Affirmer l'Un est une singulière position, qui ne va pas sans contradiction. Si j'affirme l'Un, ou bien je suis cet Un, et alors je risque de sombrer dans une sorte de mégalomanie spéculative, ou bien je suis ce sujet qui, posant l'Un au niveau théorique, s'en sépare par l'acte même de le poser, et nous voilà Deux. La pensée, à moins de se constituer comme un délire, est contrainte à se séparer de ce qu'elle affirme ou qu'elle nie. Le sujet ne peut rejoindre l'objet. Sauf si je décide de supprimer le sujet pour m'ensevelir dans l'objet, qui dès lors cesse d'être objet pour devenir un englobant universel indifférencié. C'est la difficulté que j'ai toujours ressentie chez Parménide, et plus encore dans les Upanishads : inviter le sujet humain à s'unifier comme atman dans le Grand Brahman universel est une entreprise désespérée.

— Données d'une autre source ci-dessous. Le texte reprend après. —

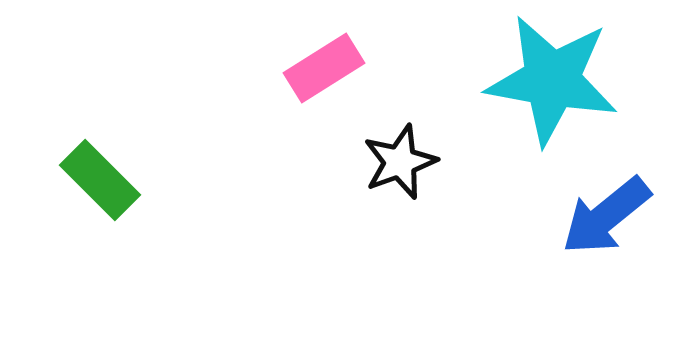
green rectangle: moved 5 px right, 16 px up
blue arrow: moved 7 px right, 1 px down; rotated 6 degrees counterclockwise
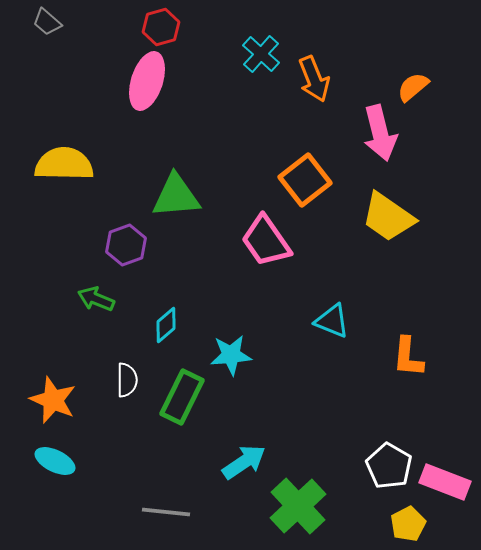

Comment puis-je m'identifier au Brahman sans disparaitre comme sujet ? Rien d'étonnant à ce que les tenants de cette philosophie admettent l'extrême difficulté de cette tâche dont la réalisation est reportée à des suites dont seule une maigre approximation peut donner l'idée. Ils se tirent d'affaire en proclamant la nihilité du moi, dont il faudrait faire le deuil pour s'immerger dans le Tout. Mais soyons francs : qui a sérieusement le désir de se sacrifier à un tel idéal ?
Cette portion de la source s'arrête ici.